──────── Records for this exercise

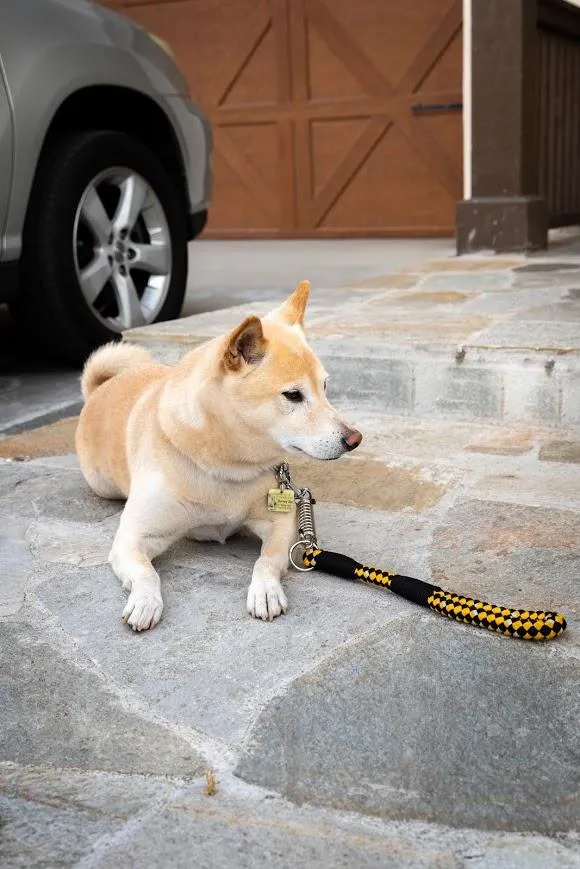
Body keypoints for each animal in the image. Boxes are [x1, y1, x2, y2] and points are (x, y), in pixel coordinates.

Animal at [75, 284, 360, 632]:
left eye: (325, 387)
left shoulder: (281, 525)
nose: (354, 439)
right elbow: (146, 573)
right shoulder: (133, 538)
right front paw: (144, 601)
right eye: (293, 395)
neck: (225, 467)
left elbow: (266, 560)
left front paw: (265, 590)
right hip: (101, 484)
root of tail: (99, 390)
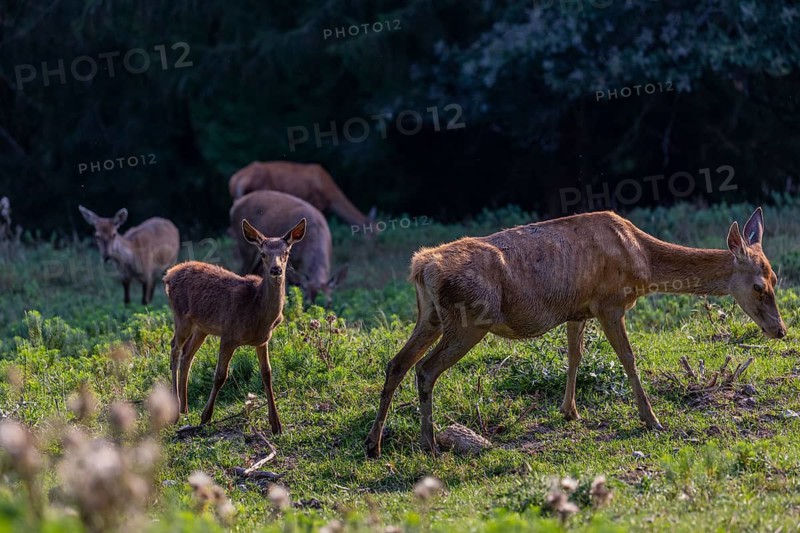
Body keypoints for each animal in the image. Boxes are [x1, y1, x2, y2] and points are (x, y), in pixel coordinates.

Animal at [163, 218, 306, 432]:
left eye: (286, 252)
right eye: (263, 254)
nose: (276, 270)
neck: (258, 312)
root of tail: (169, 274)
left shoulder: (262, 340)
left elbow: (267, 374)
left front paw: (276, 424)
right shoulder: (228, 335)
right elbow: (220, 375)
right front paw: (206, 417)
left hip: (201, 327)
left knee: (187, 355)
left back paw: (184, 407)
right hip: (181, 316)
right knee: (175, 348)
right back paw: (175, 412)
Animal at [365, 208, 788, 457]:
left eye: (776, 279)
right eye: (759, 286)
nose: (780, 330)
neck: (644, 262)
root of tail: (422, 267)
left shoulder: (577, 309)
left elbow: (575, 356)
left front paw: (569, 411)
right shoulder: (609, 302)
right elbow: (628, 359)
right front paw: (651, 420)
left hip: (430, 316)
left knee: (397, 363)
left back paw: (374, 443)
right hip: (469, 320)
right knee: (425, 369)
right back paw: (428, 443)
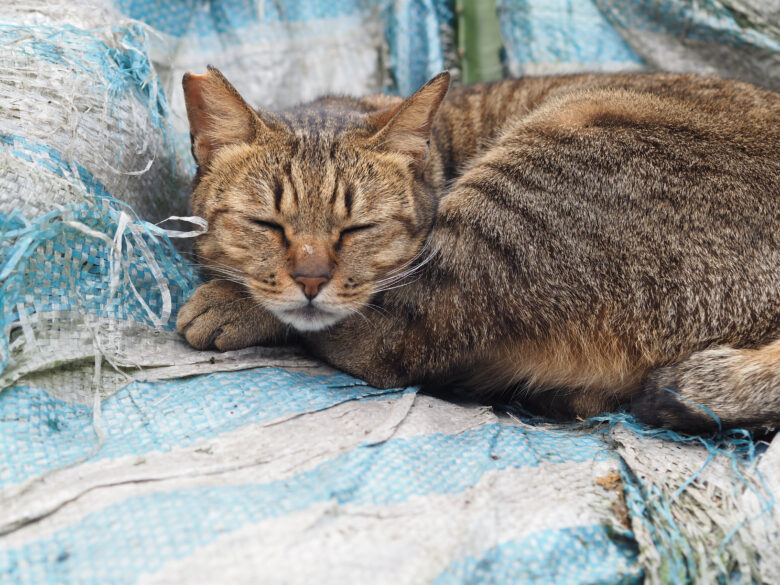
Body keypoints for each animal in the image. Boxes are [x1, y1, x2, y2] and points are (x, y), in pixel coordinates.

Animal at [177, 67, 780, 434]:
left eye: (358, 228)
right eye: (267, 224)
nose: (310, 279)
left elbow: (353, 318)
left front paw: (233, 300)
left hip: (531, 177)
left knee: (392, 343)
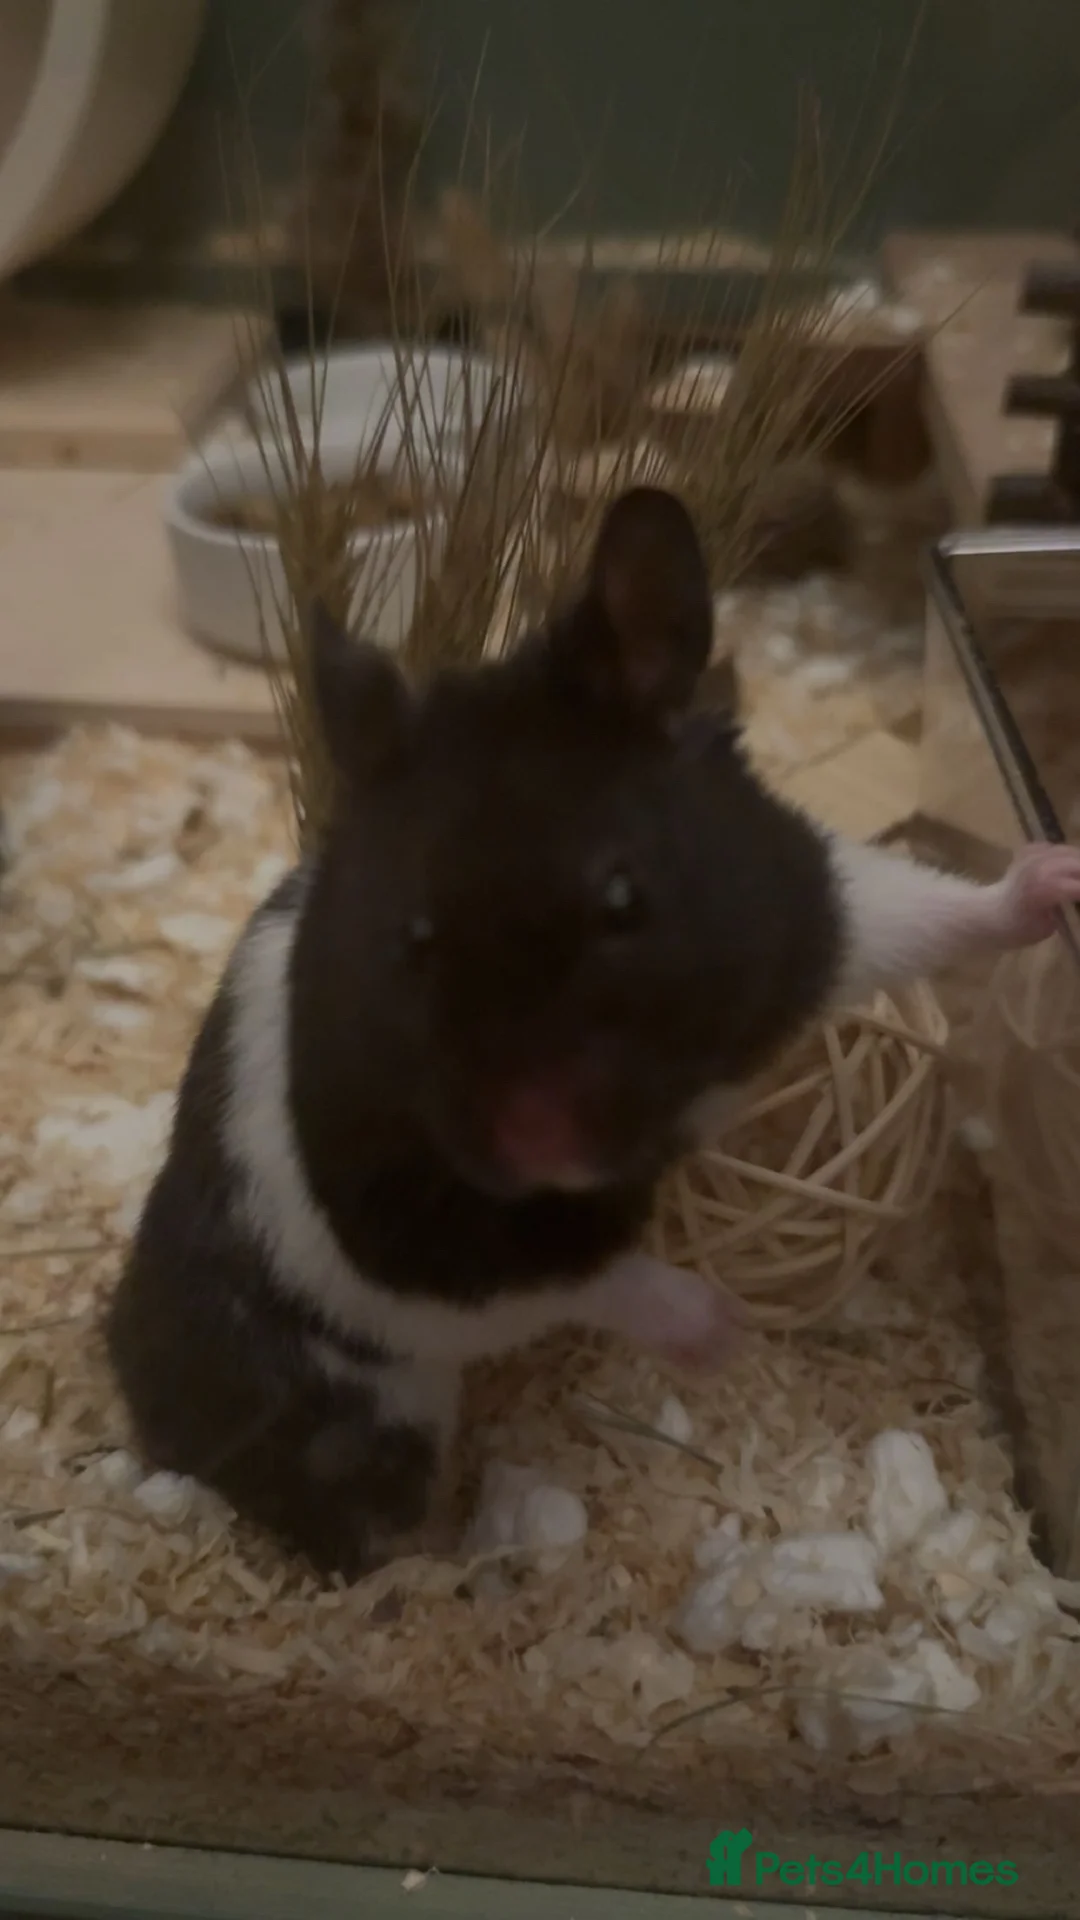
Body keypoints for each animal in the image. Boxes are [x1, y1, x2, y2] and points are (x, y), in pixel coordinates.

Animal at [104, 486, 1080, 1581]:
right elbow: (585, 1278)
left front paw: (1060, 877)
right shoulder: (414, 1245)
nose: (538, 1143)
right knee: (351, 1518)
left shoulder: (810, 910)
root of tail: (133, 1361)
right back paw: (436, 1570)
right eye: (412, 937)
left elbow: (917, 909)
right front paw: (722, 1336)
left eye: (624, 899)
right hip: (361, 1423)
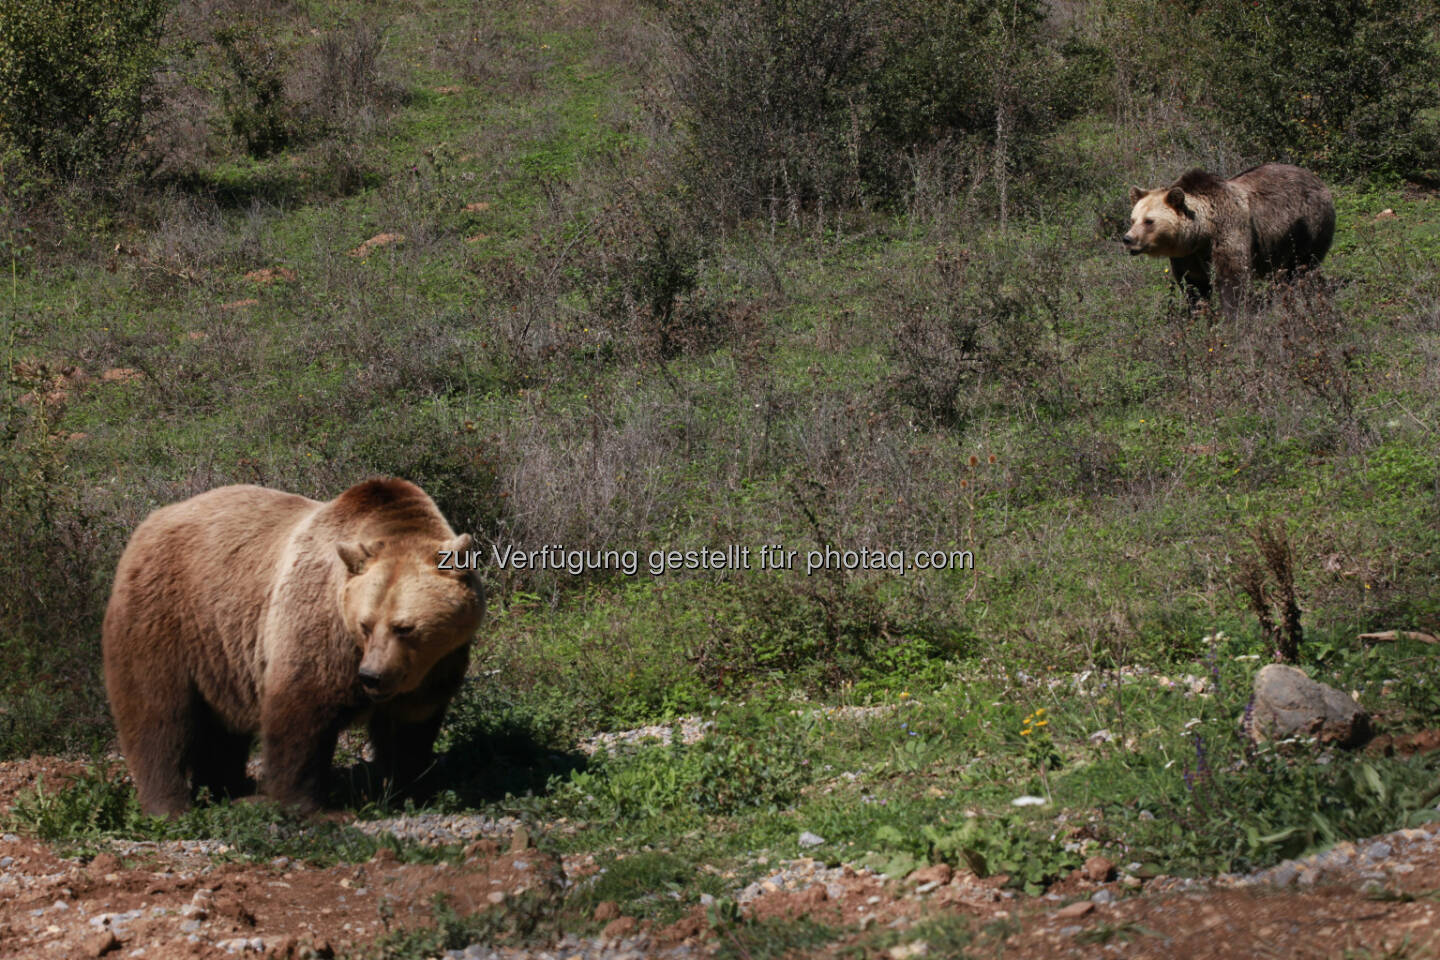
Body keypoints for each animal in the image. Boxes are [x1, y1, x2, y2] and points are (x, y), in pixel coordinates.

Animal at [101, 477, 486, 817]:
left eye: (404, 627)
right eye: (365, 624)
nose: (372, 676)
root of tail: (148, 523)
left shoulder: (437, 665)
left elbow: (411, 727)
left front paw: (409, 789)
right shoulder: (319, 626)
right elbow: (301, 714)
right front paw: (307, 806)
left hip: (220, 656)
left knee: (222, 732)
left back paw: (229, 789)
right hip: (166, 618)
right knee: (159, 715)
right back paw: (170, 807)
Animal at [1123, 163, 1336, 313]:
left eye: (1149, 221)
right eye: (1133, 219)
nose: (1128, 239)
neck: (1203, 232)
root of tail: (1316, 178)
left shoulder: (1229, 231)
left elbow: (1232, 278)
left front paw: (1233, 316)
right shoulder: (1188, 255)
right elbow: (1194, 283)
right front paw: (1200, 314)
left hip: (1309, 226)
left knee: (1302, 266)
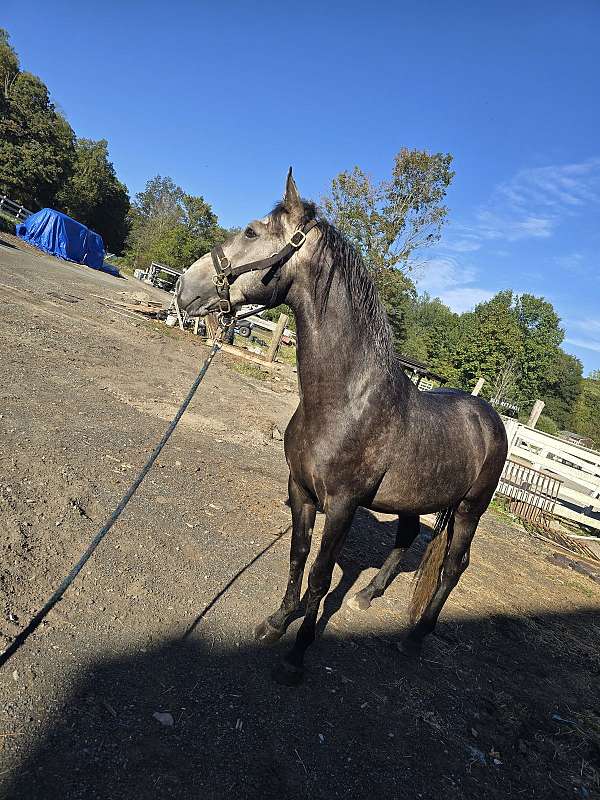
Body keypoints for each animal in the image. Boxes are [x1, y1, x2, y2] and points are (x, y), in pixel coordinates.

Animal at [177, 170, 508, 685]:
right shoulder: (300, 491)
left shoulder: (342, 507)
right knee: (407, 537)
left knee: (454, 565)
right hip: (413, 499)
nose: (184, 288)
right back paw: (368, 595)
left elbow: (320, 573)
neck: (346, 403)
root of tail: (488, 417)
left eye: (250, 232)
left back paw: (416, 636)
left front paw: (297, 654)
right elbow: (297, 556)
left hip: (471, 509)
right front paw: (278, 621)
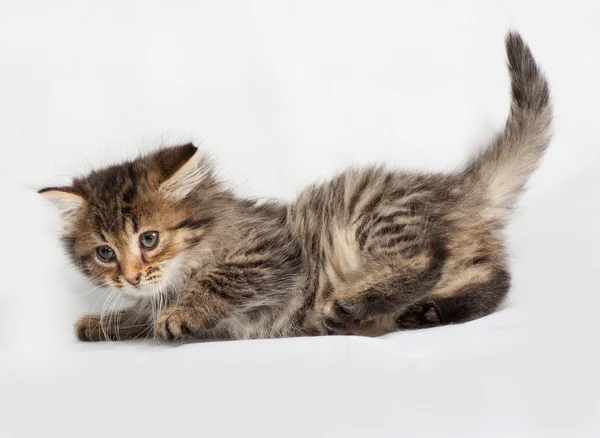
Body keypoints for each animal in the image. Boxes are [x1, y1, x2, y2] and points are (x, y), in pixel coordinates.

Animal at [39, 33, 552, 342]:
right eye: (105, 252)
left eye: (149, 239)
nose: (128, 277)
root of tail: (457, 188)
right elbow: (142, 315)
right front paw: (105, 321)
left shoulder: (271, 250)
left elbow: (216, 280)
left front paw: (180, 311)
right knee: (495, 280)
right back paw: (427, 313)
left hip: (373, 213)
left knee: (426, 259)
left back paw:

────────────────

— Task statement —
Go back to the listing above and write out the lines starting at the one with "left elbow: (917, 909)" and ending at the one with "right shoulder: (300, 491)", inclusive, exactly and without pictures.

— The answer —
left elbow: (917, 909)
right front paw: (722, 1336)
left eye: (624, 899)
right hip: (361, 1423)
Body keypoints for each animal in the image. Boxes are [x1, y1, x2, y2] and points are (x, y), in pixel coordinates.

Animal at [101, 477, 486, 817]:
left eye: (404, 627)
right eye: (365, 624)
nose: (372, 676)
root of tail: (148, 523)
left shoulder: (437, 665)
left elbow: (411, 727)
left front paw: (409, 789)
right shoulder: (319, 626)
right elbow: (301, 714)
right front paw: (307, 806)
left hip: (220, 656)
left knee: (222, 732)
left back paw: (229, 789)
right hip: (166, 618)
right knee: (159, 715)
right back paw: (170, 807)
Animal at [1123, 163, 1336, 313]:
left eye: (1149, 221)
right eye: (1133, 219)
nose: (1128, 239)
neck: (1203, 232)
root of tail: (1316, 178)
left shoulder: (1229, 231)
left elbow: (1232, 278)
left front paw: (1233, 316)
right shoulder: (1188, 255)
right elbow: (1194, 283)
right front paw: (1200, 314)
left hip: (1309, 226)
left knee: (1302, 266)
Body keypoints for each animal in the image. Boxes are [x1, y1, x2, y2] and points are (x, y), in pixel coordinates.

Animal at [177, 170, 508, 685]:
right shoulder: (300, 491)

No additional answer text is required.